Is there a rom that can do that


----------



## daniel (Jun 7, 2011)

Can you just uninstall the app?


----------



## sparks639 (Jul 30, 2011)

Edwin, are you rooted?


----------



## Edwinp95 (Sep 13, 2011)

"sparks639 said:


> Edwin, are you rooted?


Yes I am


----------



## blaineevans (Jul 11, 2011)

Slightly OT but, last I checked there was no way to freeze/uninstall "3G Mobile Hotspot" on GB. Has anything changed?


----------



## pinkbull (Sep 13, 2011)

Why do you want to remove it? 3g hotspot app work for me flawless.
Did u try wug tether patch yo fix dx tether?

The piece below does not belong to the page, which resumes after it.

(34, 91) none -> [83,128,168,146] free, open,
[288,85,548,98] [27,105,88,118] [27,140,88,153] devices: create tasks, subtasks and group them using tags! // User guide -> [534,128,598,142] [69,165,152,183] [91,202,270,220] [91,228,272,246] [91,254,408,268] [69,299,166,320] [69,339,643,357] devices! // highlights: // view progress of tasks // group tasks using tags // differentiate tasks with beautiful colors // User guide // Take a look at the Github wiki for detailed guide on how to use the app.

Sent from my DROIDX using Tapatalk


----------



## Edwinp95 (Sep 13, 2011)

"pinkbull said:


> Why do you want to remove it? 3g hotspot app work for me flawless.
> Did u try wug tether patch yo fix dx tether?
> 
> Sent from my DROIDX using Tapatalk


I tried it but didn't fix nothing


----------



## blaineevans (Jul 11, 2011)

pinkbull said:


> Why do you want to remove it? 3g hotspot app work for me flawless.
> Did u try wug tether patch yo fix dx tether?
> 
> Sent from my DROIDX using Tapatalk


Don't need it, at all. I can't be the only one..


----------



## Waffleninja (Sep 3, 2011)

blaineevans said:


> Don't need it, at all. I can't be the only one..

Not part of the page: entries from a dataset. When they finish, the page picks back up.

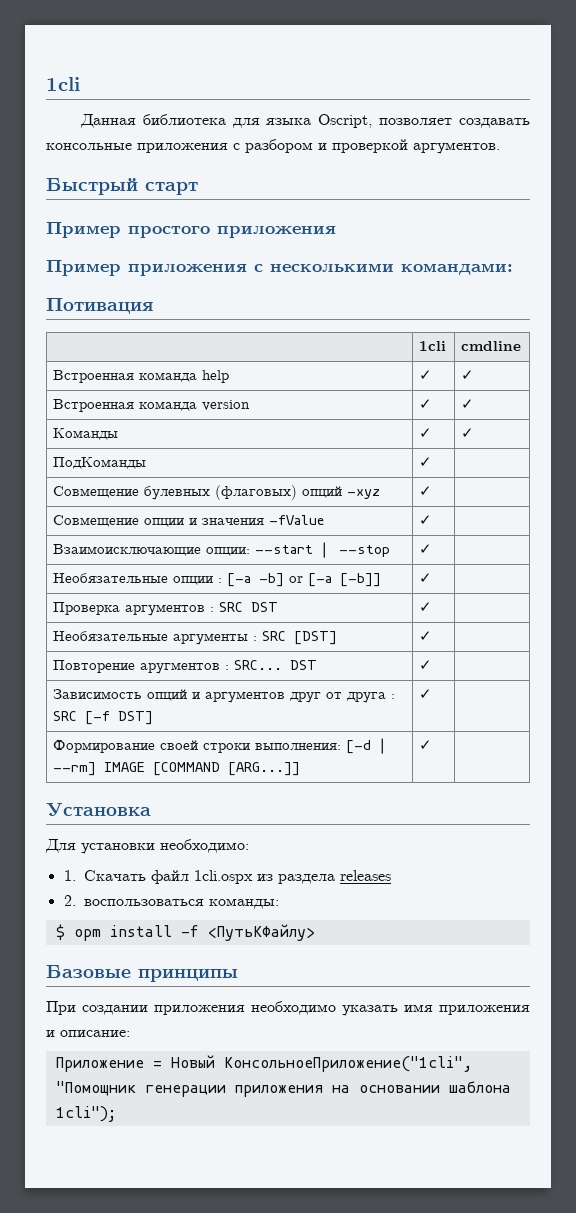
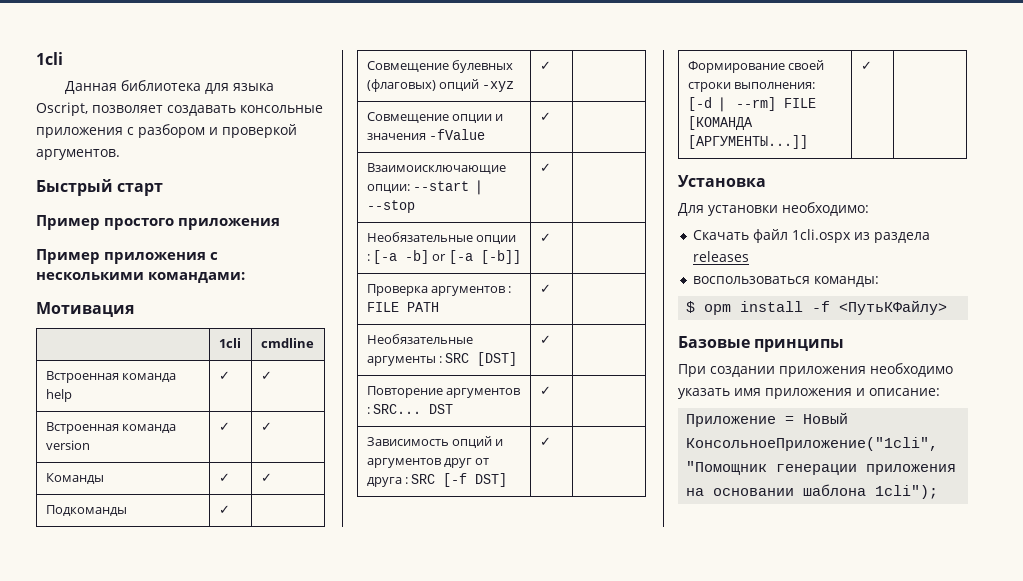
[46,298,154,314] Потивация -> [36,302,134,317] Мотивация
[52,457,146,469] ПодКоманды -> [45,505,127,516] Подкоманды
[218,602,278,612] SRC DST -> [366,302,439,312] FILE PATH
[139,662,220,674] аругментов -> [446,388,521,398] аргументов
[103,762,300,776] IMAGE [COMMAND [ARG...]] -> [783,98,816,108] [687,116,753,130] [687,135,808,149] FILE [КОМАНДА [АРГУМЕНТЫ...]]
[63,870,76,881] 1. -> (869, 209) none
[63,895,76,906] 2. -> (750, 256) none

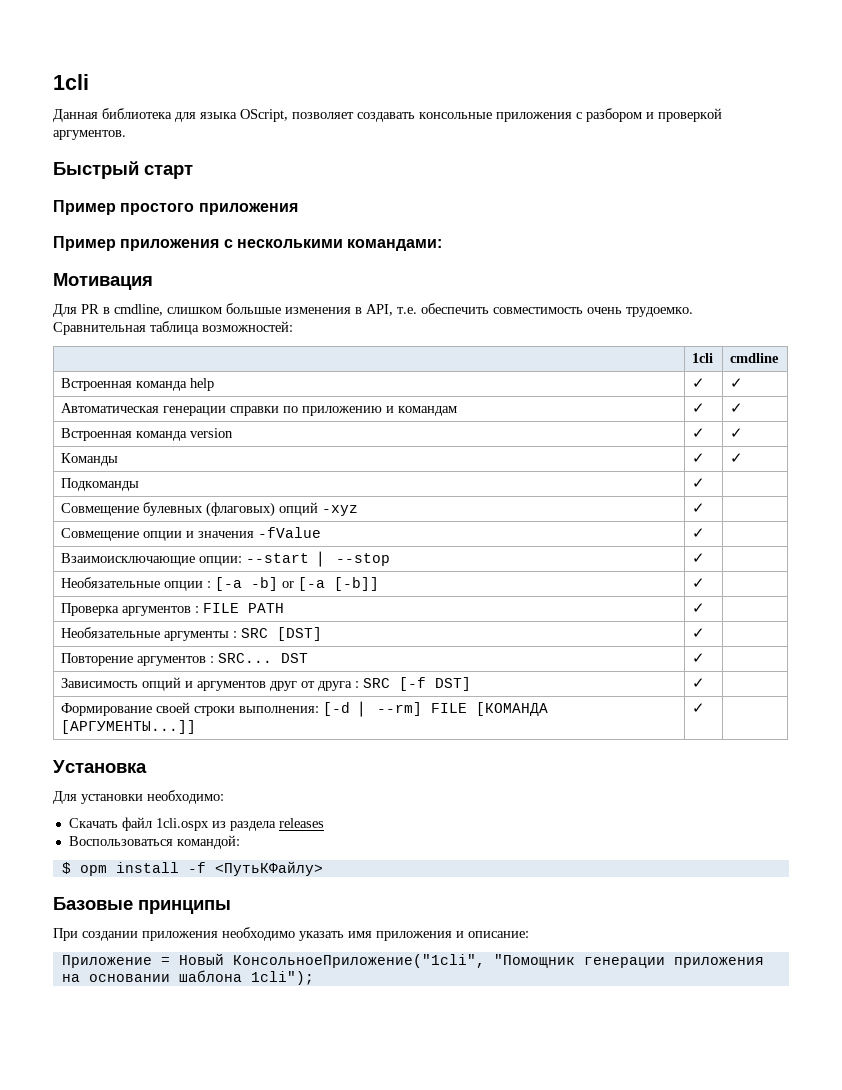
[36,102,88,116] Oscript, -> [240,109,288,122] OScript,
(134, 309) none -> [53,303,693,317] [53,321,293,335] // Для PR в cmdline, слишком большые изменения в API, т.е. обеспечить совместимость очень трудоемко. Сравнительная таблица возможностей:
(272, 375) none -> [61,403,458,416] [692,403,706,413] [730,403,744,413] // Автоматическая генерации справки по приложению и командам | ✓ | ✓
[693,276,880,287] воспользоваться команды: -> [68,835,240,849] Воспользоваться командой:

You might as well keep it, you never know if you may need it.


----------



## Infazzdar (Jun 21, 2011)

If I remember correctly, the 3G Mobile Hotspot app is integrated into the Settings.apk on OTA Gingerbread; therefore, it can't be removed.


----------



## x.v_ (Aug 23, 2011)

You could use a laucher that can hide icons, if it really bugs you that much.


----------



## SalsaDestroyer (Jul 26, 2011)

On that note, can anyone on .602 confirm that the hotspot tether patch works or does not work?

*edit* after some more digging, some other forums say that a gb tether patch works. I'm still wary of trying those things, though.


----------



## berto1014 (Jun 14, 2011)

CyanogenMod 7 gets rid of it. You can also tether for free on CM7. You just need http://code.google.com/p/android-wifi-tether/

Download the latest one with CM7 and you will be tethering for free.


----------



## Waffleninja (Sep 3, 2011)

"berto1014 said:


> CyanogenMod 7 gets rid of it. You can also tether for free on CM7. You just need http://code.google.com/p/android-wifi-tether/
> 
> Download the latest one with CM7 and you will be tethering for free.

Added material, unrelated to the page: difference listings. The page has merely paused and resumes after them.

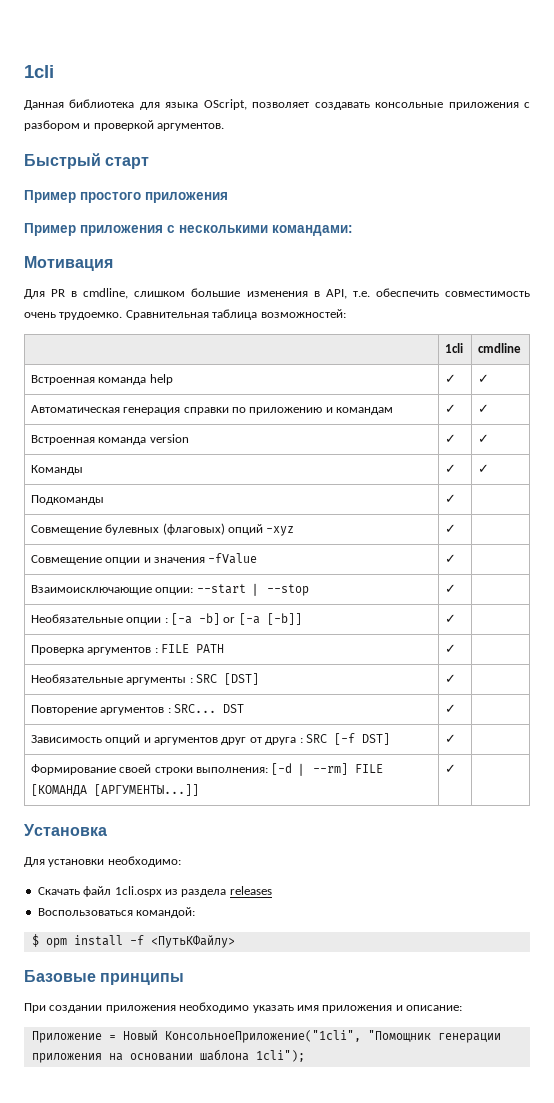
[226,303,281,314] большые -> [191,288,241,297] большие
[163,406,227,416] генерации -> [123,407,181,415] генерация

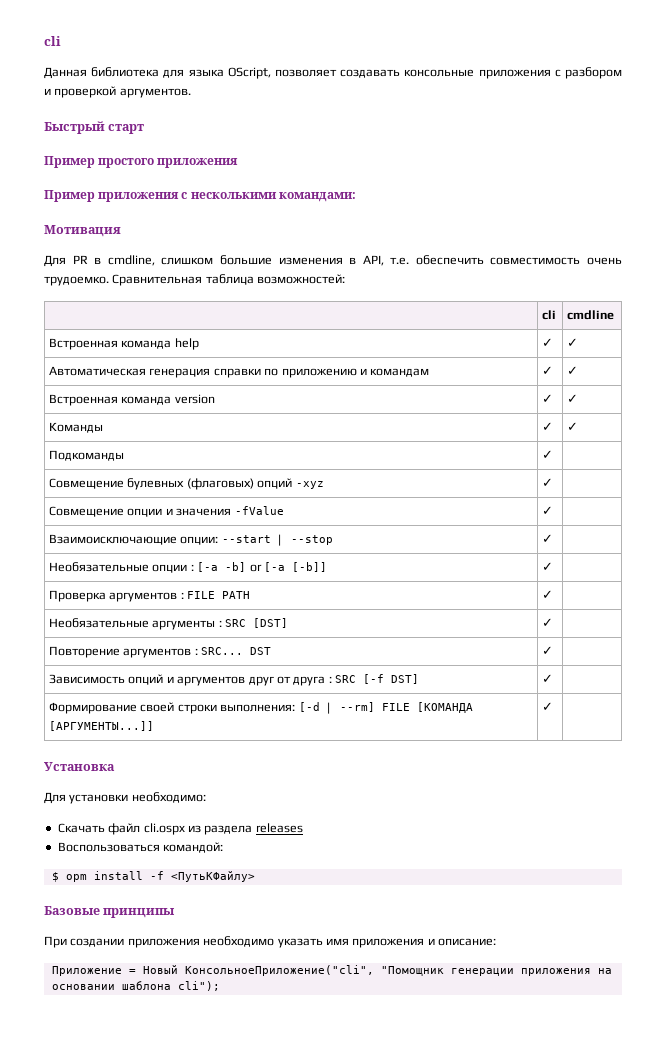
[24,65,54,78] 1cli -> [44,36,61,46] cli
[444,343,463,353] 1cli -> [542,310,557,320] cli
[114,886,162,897] 1cli.ospx -> [143,823,185,835] cli.ospx
[164,1030,361,1043] КонсольноеПриложение("1cli", -> [184,965,374,976] КонсольноеПриложение("cli",
[255,1050,305,1062] 1cli"); -> [177,981,220,991] cli");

Or you could download PdaNet off the Market, works perfectly and also for free.

CM4DX official nightlies


----------



## excaliber88 (Aug 26, 2011)

Edwinp95 said:


> Is there a rom that can do that


I have frozen this from the ROM. It is as effective as removing it. I actually "uninstalled" it but the icon could not be removed, so I guess the other commentator is correct that it is baked into the rom.


----------